Anticiper et accompagner la révolution numérique. Comment intégrer dès à présent la révolution numérique à nos politiques publiques et à leurs futures évolutions, pour en faire un réel facteur de progrès collectif et non de creusement des inégalités, quand on sait que demain, le numérique révolutionnera notre manière d’accéder aux savoirs, à la culture, aux services, aux biens de consommation ... ? 

Poser la question des valeurs de notre société, du sens, des objectifs qui doivent faire cohésion, à travers une problématique véritablement centrale :  l'indicateur de richesses, celui qui, aujourd'hui, matrice toutes nos politiques publiques, guide aujourd'hui toutes nos évaluations et tous nos choix, doit-il demeurer le PIB au 21ème siècle ? N'est-il pas temps de mettre en place des instruments d'évaluation qui analysent les effets positifs comme négatifs (en termes économiques, sociaux, environnementaux...) de nos politiques, de notre croissance, et prennent en compte toutes les richesses dont notre société a besoin ?

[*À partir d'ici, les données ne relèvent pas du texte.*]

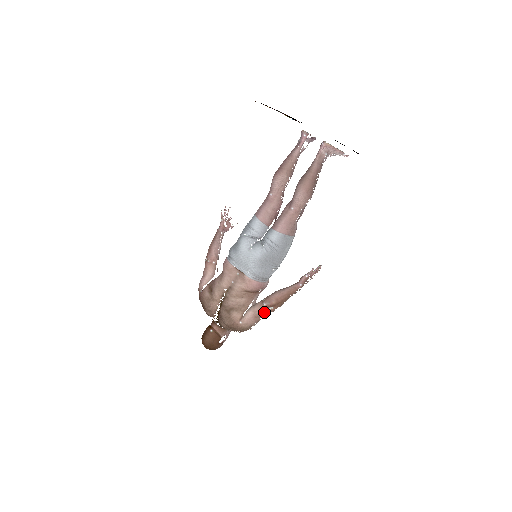
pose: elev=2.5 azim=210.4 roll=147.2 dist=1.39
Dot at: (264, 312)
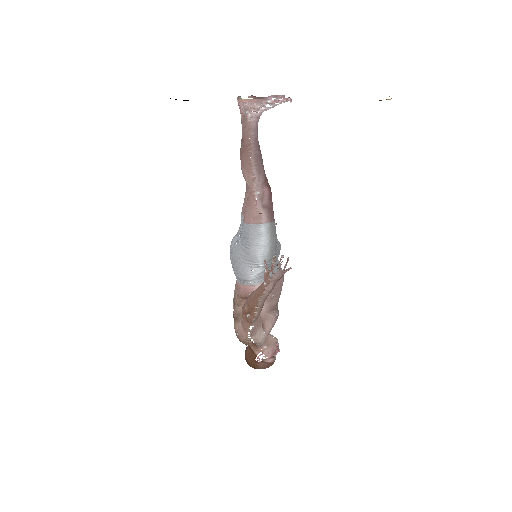
Dot at: (246, 321)
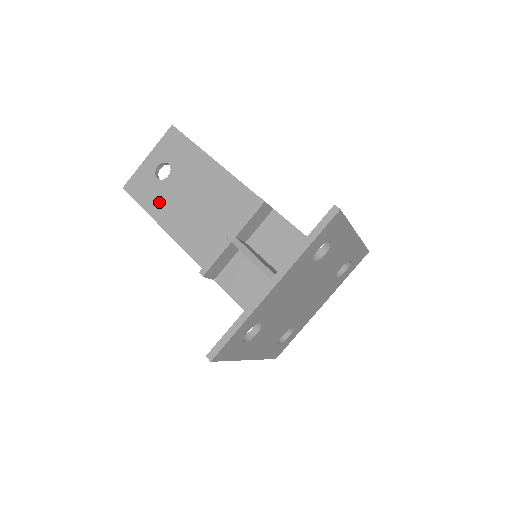
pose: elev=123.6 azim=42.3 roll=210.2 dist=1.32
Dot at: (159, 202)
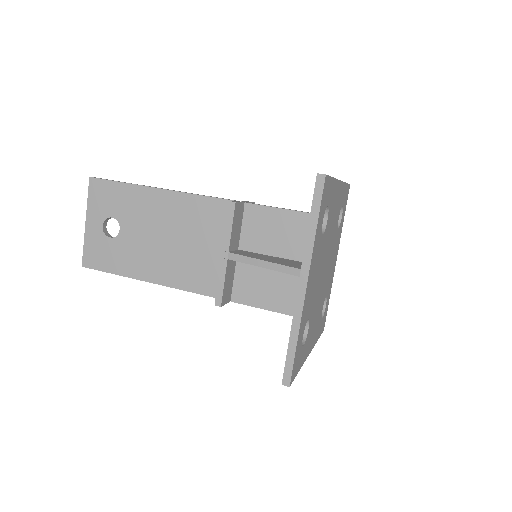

Telles sont quelques-unes des questions urgentes et incontournables sur lesquelles tous les responsables politiques de Gauche devraient concentrer leurs réflexions et leurs propositions, autour d'un nouveau paradigme, une synthèse à réinventer entre socialisme, écologie et démocratie. Voilà à mon sens le chemin de la modernité à Gauche : laissons à leurs recettes du passé ceux qui lui tournent le dos, et que toutes celles et ceux qui souhaitent l'emprunter travaillent ensemble autour de ces enjeux pour préparer notre avenir collectif.